Explore the material:
**A)** Decide whether each statement below agrees with the medical device software article, answering yes or no and quoting the article's deciding words: (i) the report was published by the Software Freedom Law Center; (ii) regulators routinely review device software before problems arise; (iii) Karen Sandler is the SFLC's General Counsel.
**B)** Summarize the medical device software article in two sentences.
**C)** Please carry the medical device software article forward from its final sentence.

Passage:
+++
Fatal risk of software defects in implantable medical devices

Software vulnerabilities in life-sustaining medical devices such as pacemakers and infusion pumps pose a growing threat to public health, warns a new report published by the Software Freedom Law Center (SFLC).

“The findings of the paper are important to anyone who has a friend or loved one with a pacemaker or insulin pump”

Killed by Code: Software Transparency in Implantable Medical Devices, addresses the potentially fatal risk of source code defects in implantable medical devices and explores why patients, doctors and the public should insist that free and open source software be the standard approach.

"The findings of the paper are important to anyone who has a friend or loved one with a pacemaker or insulin pump," said the paper's author and SFLC General Counsel, Karen Sandler. "Clearly, we need mandatory, public, and broad safety review of code that runs these devices. At the very least, the U.S. Food and Drug Administration must require device manufacturers to submit software to the agency for review and safe keeping."

The Software Liability Nightmare

Millions of people with chronic heart conditions, epilepsy, diabetes, obesity, and even depression depend on Implantable Medical Devices (IMDs) for their lives but the software that enables the delivery of crucial treatment remains hidden from patients and their doctors. Despite strong evidence linking critical device failures to source code defects, software is considered the exclusive property of its manufacturers and is almost never reviewed preemptively by the regulators responsible for ensuring its safety.
+++
(Chart-based quiz items)
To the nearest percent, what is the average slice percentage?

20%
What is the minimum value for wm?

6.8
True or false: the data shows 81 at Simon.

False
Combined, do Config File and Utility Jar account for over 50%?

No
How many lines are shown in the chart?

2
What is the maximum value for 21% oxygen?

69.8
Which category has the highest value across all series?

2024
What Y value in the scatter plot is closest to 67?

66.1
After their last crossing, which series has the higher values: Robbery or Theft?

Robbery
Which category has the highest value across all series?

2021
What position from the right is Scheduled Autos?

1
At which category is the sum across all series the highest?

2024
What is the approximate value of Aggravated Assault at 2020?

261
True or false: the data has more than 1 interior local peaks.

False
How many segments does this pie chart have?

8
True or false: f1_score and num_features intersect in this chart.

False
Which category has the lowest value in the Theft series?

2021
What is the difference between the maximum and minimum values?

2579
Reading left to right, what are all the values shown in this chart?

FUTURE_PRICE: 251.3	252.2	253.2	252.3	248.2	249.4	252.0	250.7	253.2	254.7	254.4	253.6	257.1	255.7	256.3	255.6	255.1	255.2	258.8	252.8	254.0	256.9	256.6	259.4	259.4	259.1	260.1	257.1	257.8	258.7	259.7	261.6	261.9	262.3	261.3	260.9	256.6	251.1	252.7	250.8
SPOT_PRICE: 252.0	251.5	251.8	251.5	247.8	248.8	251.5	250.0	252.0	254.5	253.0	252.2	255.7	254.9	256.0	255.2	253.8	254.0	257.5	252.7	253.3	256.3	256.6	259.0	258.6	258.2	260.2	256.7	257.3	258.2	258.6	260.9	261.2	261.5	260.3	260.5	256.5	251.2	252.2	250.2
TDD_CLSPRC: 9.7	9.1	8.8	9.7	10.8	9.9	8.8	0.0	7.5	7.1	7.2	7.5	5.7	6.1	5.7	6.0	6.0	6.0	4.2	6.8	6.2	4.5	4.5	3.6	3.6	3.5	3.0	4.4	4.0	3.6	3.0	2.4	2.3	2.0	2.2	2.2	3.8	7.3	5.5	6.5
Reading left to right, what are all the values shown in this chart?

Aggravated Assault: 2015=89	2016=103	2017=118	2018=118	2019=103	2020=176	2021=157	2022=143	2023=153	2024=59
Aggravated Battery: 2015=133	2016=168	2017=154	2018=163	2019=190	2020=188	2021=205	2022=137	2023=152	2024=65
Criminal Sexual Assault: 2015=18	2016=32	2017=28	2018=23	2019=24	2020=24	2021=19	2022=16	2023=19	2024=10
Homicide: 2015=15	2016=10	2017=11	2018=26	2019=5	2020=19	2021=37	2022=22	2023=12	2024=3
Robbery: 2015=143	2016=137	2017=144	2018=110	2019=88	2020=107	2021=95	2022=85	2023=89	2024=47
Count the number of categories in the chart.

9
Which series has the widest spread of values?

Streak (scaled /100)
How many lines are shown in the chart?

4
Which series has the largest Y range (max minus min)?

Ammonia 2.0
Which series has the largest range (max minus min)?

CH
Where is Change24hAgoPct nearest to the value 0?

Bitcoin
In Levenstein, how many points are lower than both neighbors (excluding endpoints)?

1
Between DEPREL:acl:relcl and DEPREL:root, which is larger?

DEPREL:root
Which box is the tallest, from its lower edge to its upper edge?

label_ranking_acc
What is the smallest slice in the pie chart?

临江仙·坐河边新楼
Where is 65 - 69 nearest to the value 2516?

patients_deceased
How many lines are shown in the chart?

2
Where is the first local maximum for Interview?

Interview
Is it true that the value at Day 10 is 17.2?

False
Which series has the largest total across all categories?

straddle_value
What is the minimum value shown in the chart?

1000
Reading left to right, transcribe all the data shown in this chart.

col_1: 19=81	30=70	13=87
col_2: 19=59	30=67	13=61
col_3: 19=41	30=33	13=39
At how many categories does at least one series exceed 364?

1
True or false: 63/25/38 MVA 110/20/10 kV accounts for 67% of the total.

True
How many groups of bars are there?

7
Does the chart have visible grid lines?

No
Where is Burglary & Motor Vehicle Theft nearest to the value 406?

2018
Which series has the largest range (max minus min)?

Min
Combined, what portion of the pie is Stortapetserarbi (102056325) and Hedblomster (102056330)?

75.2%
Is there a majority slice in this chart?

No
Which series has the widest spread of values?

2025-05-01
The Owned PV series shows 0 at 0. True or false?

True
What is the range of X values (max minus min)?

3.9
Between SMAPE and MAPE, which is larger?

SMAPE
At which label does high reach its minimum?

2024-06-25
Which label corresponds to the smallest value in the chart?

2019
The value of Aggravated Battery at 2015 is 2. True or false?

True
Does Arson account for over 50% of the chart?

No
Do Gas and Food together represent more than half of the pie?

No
+++
Answers to each task:
**A)**
(i) Yes: "a new report published by the Software Freedom Law Center (SFLC)"
(ii) No: "is almost never reviewed preemptively by the regulators responsible for ensuring its safety"
(iii) Yes: "the paper's author and SFLC General Counsel, Karen Sandler"

**B)** A Software Freedom Law Center report by its General Counsel, Karen Sandler, warns that software vulnerabilities in implantable medical devices such as pacemakers and infusion pumps threaten public health. It argues for free and open source software as the standard, noting that the code stays hidden from patients and doctors and is almost never reviewed preemptively by regulators, and it calls for mandatory, public safety review and for the FDA to require manufacturers to submit their software.

**C)**
In 2008, the Supreme Court of the United States eliminated the only consumer safeguard protecting patients from negligence on the part of device manufacturers by prohibiting people from seeking damages in product liability lawsuits. Today, people with chronic conditions that require IMD treatment are now faced with a stark choice: trust manufacturers entirely or risk their lives by opting against life-saving treatment.

Why Free and Open Source Software is Safer

The SFLC's paper proposes a new solution to the software liability nightmare confronting the medical device field: requiring manufacturers of IMDs to make source code auditable. Research indicates that software transparency would make the devices less vulnerable to malicious hackers and security breaches and the public less vulnerable to negligence by the corporations that sell them.

As a non-profit legal services organization for Free and Open Source (FOSS) software developers, part of the SFLC's mission is to promote the use of open, auditable source code in all computerized technology. Though the paper focuses specifically on the security and privacy risks of implantable medical devices, they are a microcosm of the wider software liability issues discussed in the paper. The argument for public access to source code of IMDs advanced in the paper can, and should be, extended to all the software people interact with everyday. The well-documented recent incidents of software malfunctions in voting booths, cars, commercial airlines, and financial markets are just the beginning of a problem that can only be solved through software transparency.